Personal information
- Born: 4 October 1994 (age 31)

Sport
- Country: Spain
- Sport: Canoe marathon
- Event: K-1, K-2

Medal record
Representing Spain
Women's canoe marathon
World Championships
| Gold medal – first place | 2022 Ponte de Lima | K-2 |
| Gold medal – first place | 2025 Győr | K-2 |
| Silver medal – second place | 2019 Shaoxing | K-2 |
| Silver medal – second place | 2021 Pitești | K-2 |
| Silver medal – second place | 2023 Vejen | K-2 |
| Bronze medal – third place | 2018 Vila Verde | K-2 |
European Championships
| Silver medal – second place | 2019 Decize | K-2 |
| Silver medal – second place | 2024 Poznań | K-1 |
| Bronze medal – third place | 2023 Slavonski Brod | K-2 |

= Tania Álvarez =

Spanish canoeist (born 1994)

Tania Alvarez (born 4 October 1994) is a Spanish marathon canoeist.

==Career==
Fernández competed at the 2022 ICF Canoe Marathon World Championships and won a gold medal in the K-2 event with a time of 1:58:09.56, along with Tania Fernández.
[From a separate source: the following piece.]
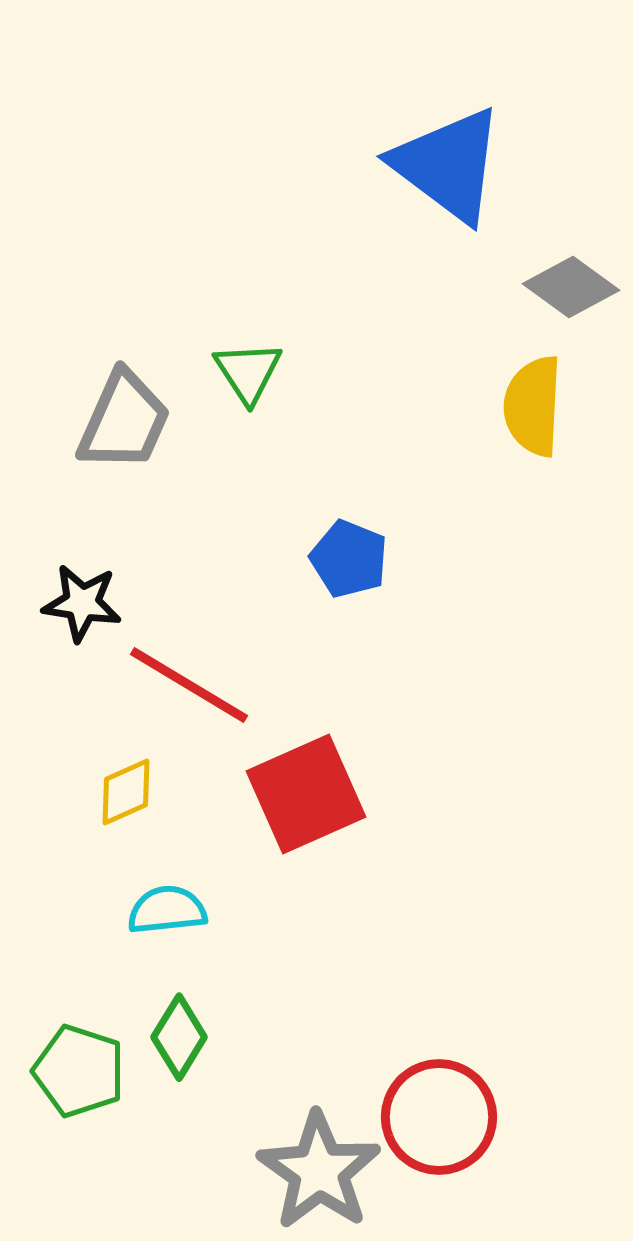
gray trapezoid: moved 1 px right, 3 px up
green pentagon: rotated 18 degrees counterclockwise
She competed at the 2023 ICF Canoe Marathon World Championships and won a silver medal in the K-2 event with a time 1:53:32.00, finishing 0.43 seconds behind the gold medal-winning Hungarians. In September 2025, she competed at the 2025 ICF Canoe Marathon World Championships and won a gold medal in the K-2 event with a time of 1:51:26.22.